* [BRIEF A]: Copy out the records word for word, from their first line down to and including the line holding "scientific name: Bos taurus".

* [QUOTED TEXT]:
----
S-8 POS 1 d394794ds8pos.htm S-8 POS S-8 POS

As filed with the Securities and Exchange Commission on October 18, 2022

Registration No. 333-267140

 

 

 

SECURITIES AND EXCHANGE COMMISSION

Washington, D.C. 20549

 

 

POST-EFFECTIVE AMENDMENT NO. 1 ON

FORM S-8 TO FORM S-4

REGISTRATION STATEMENT

UNDER

THE SECURITIES ACT OF 1933

 

 

NIKOLA CORPORATION

(Exact Name of Registrant as Specified in Its Charter)

 

 

 

Delaware   3711   82-4151153

(State or other jurisdiction of

incorporation or organization)

 

(Primary Standard Industrial

Classification Code Number)

 

(I.R.S. Employer

Identification Number)

4141 E Broadway Road

Phoenix, AZ 85040

(480) 666-1038

(Address, Including Zip Code, and Telephone Number, Including Area Code, of Registrant’s Principal Executive Offices)

Romeo Power, Inc. 2020 Long-Term Incentive Plan

Romeo Systems, Inc. 2016 Stock Plan

(Full title of the plan)

 

 

Britton M. Worthen, Esq.

Chief Legal Officer

Nikola Corporation

4141 E Broadway Road

Phoenix, AZ 85040

(480) 666-1038

(Name, address, including zip code, and telephone number, including area code, of agent for service)
----
* [RECORDS FOR THIS EXERCISE]:
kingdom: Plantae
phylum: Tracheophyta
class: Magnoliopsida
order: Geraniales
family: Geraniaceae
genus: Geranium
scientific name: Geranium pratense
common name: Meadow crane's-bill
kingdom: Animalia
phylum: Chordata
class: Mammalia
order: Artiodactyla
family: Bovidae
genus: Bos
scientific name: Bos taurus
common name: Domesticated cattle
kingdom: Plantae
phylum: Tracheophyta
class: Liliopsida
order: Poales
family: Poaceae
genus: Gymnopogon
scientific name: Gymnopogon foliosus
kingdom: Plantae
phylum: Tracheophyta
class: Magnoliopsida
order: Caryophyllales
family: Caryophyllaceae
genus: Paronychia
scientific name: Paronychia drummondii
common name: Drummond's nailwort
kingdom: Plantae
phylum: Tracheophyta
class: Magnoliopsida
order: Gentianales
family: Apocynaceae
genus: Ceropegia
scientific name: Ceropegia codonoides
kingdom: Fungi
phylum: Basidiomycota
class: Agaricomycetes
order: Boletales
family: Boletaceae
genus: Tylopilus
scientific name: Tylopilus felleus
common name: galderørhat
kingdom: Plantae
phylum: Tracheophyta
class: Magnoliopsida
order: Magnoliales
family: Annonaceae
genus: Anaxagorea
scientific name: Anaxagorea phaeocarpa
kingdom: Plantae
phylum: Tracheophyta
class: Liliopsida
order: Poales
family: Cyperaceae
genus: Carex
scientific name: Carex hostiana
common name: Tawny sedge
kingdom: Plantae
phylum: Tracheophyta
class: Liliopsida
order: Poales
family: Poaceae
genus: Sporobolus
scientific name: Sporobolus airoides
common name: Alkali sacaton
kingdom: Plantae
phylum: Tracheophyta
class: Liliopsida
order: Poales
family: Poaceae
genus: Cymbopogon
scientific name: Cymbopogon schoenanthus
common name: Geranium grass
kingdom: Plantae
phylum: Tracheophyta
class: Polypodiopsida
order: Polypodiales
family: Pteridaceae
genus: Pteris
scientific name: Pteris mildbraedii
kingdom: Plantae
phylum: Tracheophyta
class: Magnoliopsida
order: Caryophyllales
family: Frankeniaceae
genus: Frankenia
----
* [BRIEF B]: According to the Nikola filing, what is the address of the company's principal executive offices?

* [EXERCISE OUTPUT A]:
kingdom: Plantae
phylum: Tracheophyta
class: Magnoliopsida
order: Geraniales
family: Geraniaceae
genus: Geranium
scientific name: Geranium pratense
common name: Meadow crane's-bill
kingdom: Animalia
phylum: Chordata
class: Mammalia
order: Artiodactyla
family: Bovidae
genus: Bos
scientific name: Bos taurus

* [EXERCISE OUTPUT B]: 4141 E Broadway Road, Phoenix, AZ 85040